Le gouvernement a mis en service ce jeudi l'application Agora, sur laquelle les citoyens pourront directement lui adresser des questions et participer à des consultations sur des thématiques spécifiques.
"Les gens vont pouvoir venir s'exprimer, juger, proposer" de façon anonyme et sécurisée, a expliqué le porte-parole du gouvernement Olivier Véran.

Elle promet d'être "la première appli qui fait dialoguer les citoyens et le gouvernement". L'exécutif lance ce jeudi l'application "Agora", "qui doit permettre de retrouver un chemin de communication" entre le gouvernement et les Français, pour "rapprocher l'action politique des citoyens", comme l'a présenté à l'AFP Olivier Véran, le porte-parole du gouvernement et ministre délégué chargé du Renouveau démocratique. Avec cet outil numérique, les autorités espèrent ainsi "créer les conditions d’un dialogue démocratique continu entre les citoyens et le gouvernement", explique le site de l'application.

"Les Français aiment la politique, en parlent beaucoup et plébiscitent de plus en plus des mécanismes de démocratie directe", a relevé le ministre. "À mesure qu'ils sont de moins en moins nombreux à aller voter, ils sont de plus en plus nombreux à considérer que si on les interroge directement, ils iront voter", a-t-il développé. C'est en ce sens qu'est née "Agora" : "Les gens vont pouvoir venir s'exprimer, juger, proposer, etc.", a mis en avant Olivier Véran. L'outil a été conceptualisé par Grégoire Cazcarra, le fondateur de l'application Elyze, surnommée le "Tinder" de la présidentielle lors de l'élection 2022, proposant aux internautes de trouver le candidat qui leur convient le mieux. 

"TripAdvisor de la démocratie"

Concrètement, "Agora" organise d'abord des consultations numériques : une série de questions portant sur des thématiques spécifiques, durant "trois à quatre semaines chacune", a précisé le porte-parole jeudi sur France 2. "C'est gratuit, anonyme, ça prend quelques minutes pour y répondre, sous forme de QCM (...) ou de questions ouvertes", a-t-il souligné. "C'est transparent : quand vous remplissez vous savez ce que les autres ont rempli aussi", a poursuivi le ministre, ajoutant que l'application respecte le règlement général sur la protection des données (RGPD) et "est sécurisée"

Les internautes pourront ensuite suivre "les résultats en temps réel" de ces consultations et suivre leur "mise en œuvre politique au fil des mois", pointe le site de l'application. Les trois premières seront consacrées aux transitions écologique et énergétique, ainsi qu'au renouveau démocratique. L'emploi, la santé, la sécurité ou l'école devraient suivre.

La deuxième fonctionnalité se fonde sur des "questions au gouvernement citoyennes", "sur des sujets d’actualité ou sur les politiques mises en œuvre". "Les Français peuvent poser des questions sur l'application" et "peuvent voter pour la ou les questions qui seront directement posées au ministre en charge qui répondra dans l'application", a-t-il aussi détaillé Olivier Véran sur France 2. "Et moi aussi, je répondrai après le Conseil des ministres". Les internautes peuvent en effet soutenir une question postée sur l'application, et l'exécutif répondra "chaque semaine à la question la plus populaire", selon le site de présentation.

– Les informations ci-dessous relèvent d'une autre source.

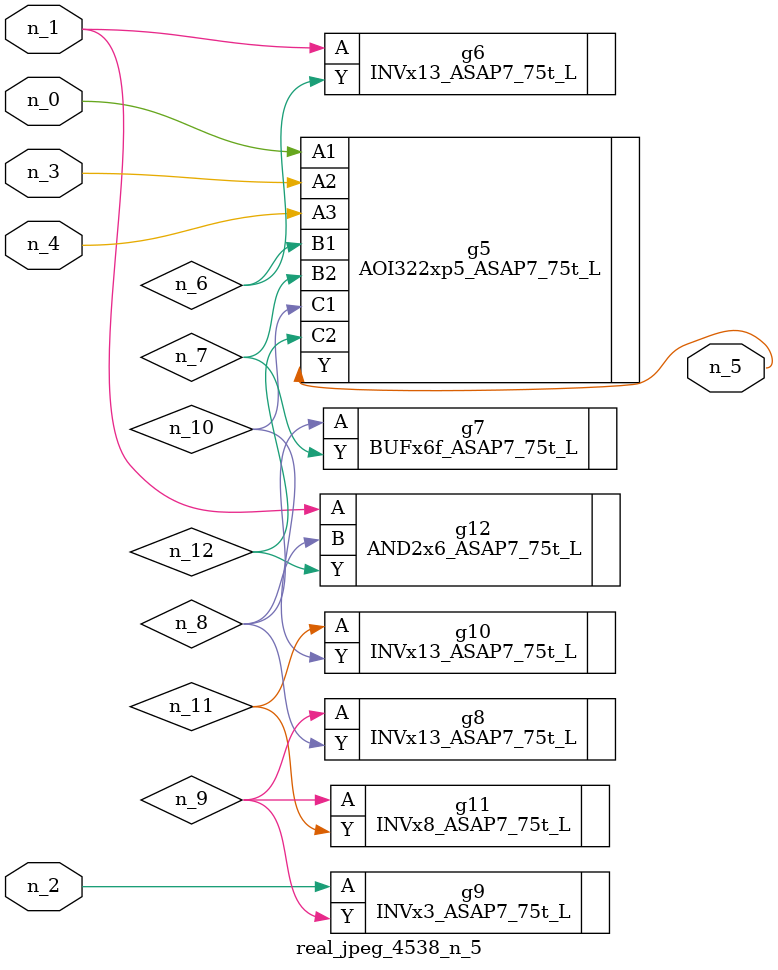
<source format=v>
module real_jpeg_4538_n_5 (n_4, n_0, n_1, n_2, n_3, n_5);

input n_4;
input n_0;
input n_1;
input n_2;
input n_3;

output n_5;

wire n_12;
wire n_8;
wire n_11;
wire n_6;
wire n_7;
wire n_10;
wire n_9;

AOI322xp5_ASAP7_75t_L g5 ( 
.A1(n_0),
.A2(n_3),
.A3(n_4),
.B1(n_6),
.B2(n_7),
.C1(n_10),
.C2(n_12),
.Y(n_5)
);

INVx13_ASAP7_75t_L g6 ( 
.A(n_1),
.Y(n_6)
);

AND2x6_ASAP7_75t_L g12 ( 
.A(n_1),
.B(n_8),
.Y(n_12)
);

INVx3_ASAP7_75t_L g9 ( 
.A(n_2),
.Y(n_9)
);

BUFx6f_ASAP7_75t_L g7 ( 
.A(n_8),
.Y(n_7)
);

INVx13_ASAP7_75t_L g8 ( 
.A(n_9),
.Y(n_8)
);

INVx8_ASAP7_75t_L g11 ( 
.A(n_9),
.Y(n_11)
);

INVx13_ASAP7_75t_L g10 ( 
.A(n_11),
.Y(n_10)
);


endmodule
</source>
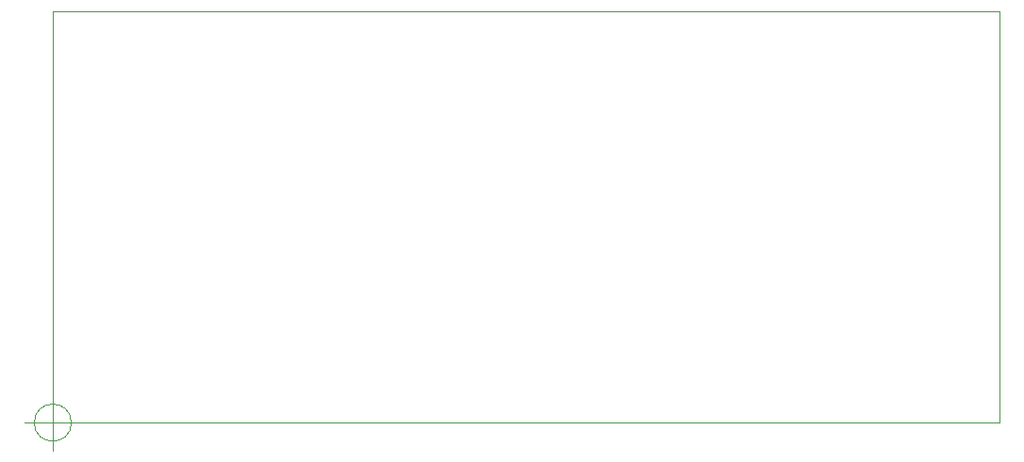
<source format=gbr>
%TF.GenerationSoftware,KiCad,Pcbnew,(6.0.9-0)*%
%TF.CreationDate,2022-12-04T14:35:13+08:00*%
%TF.ProjectId,Epaper-mcu,45706170-6572-42d6-9d63-752e6b696361,rev?*%
%TF.SameCoordinates,Original*%
%TF.FileFunction,Profile,NP*%
%FSLAX46Y46*%
G04 Gerber Fmt 4.6, Leading zero omitted, Abs format (unit mm)*
G04 Created by KiCad (PCBNEW (6.0.9-0)) date 2022-12-04 14:35:13*
%MOMM*%
%LPD*%
G01*
G04 APERTURE LIST*
%TA.AperFunction,Profile*%
%ADD10C,0.100000*%
%TD*%
G04 APERTURE END LIST*
D10*
X112050000Y-114550000D02*
X197050000Y-114550000D01*
X197050000Y-114550000D02*
X197050000Y-77550000D01*
X197050000Y-77550000D02*
X112050000Y-77550000D01*
X112050000Y-77550000D02*
X112050000Y-114550000D01*
X113716666Y-114550000D02*
G75*
G03*
X113716666Y-114550000I-1666666J0D01*
G01*
X109550000Y-114550000D02*
X114550000Y-114550000D01*
X112050000Y-112050000D02*
X112050000Y-117050000D01*
M02*

</source>
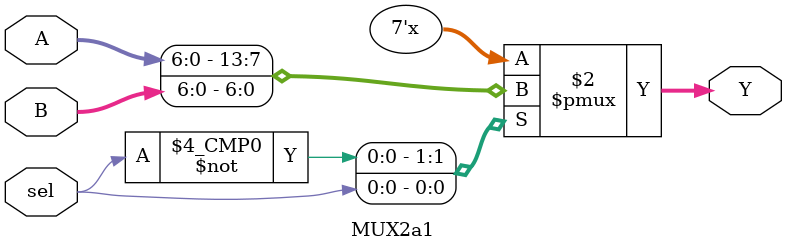
<source format=sv>
`timescale 1ns / 1ps
module MUX2a1(A, B, sel, Y);
input sel;
input [6:0] A, B;
output reg [6:0] Y;

always @(sel or A or B)
	begin
	case (sel)
		1'b0 : Y=A;
		1'b1 : Y=B;
	endcase
	end
	
endmodule

</source>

Interrogé sur la possibilité d'exercer la démocratie directe en passant simplement par un référendum, le porte-parole du gouvernement a rappelé qu'il soutenait cette consultation citoyenne, mais il a souligné "que ce sont deux choses différentes", défendant son "TripAdvisor de la démocratie" pour "faire de la démocratie directe". Auprès de l'AFP, il s'est dit par ailleurs convaincu que son application lui "survivra", car elle "transcende les clivages politiques".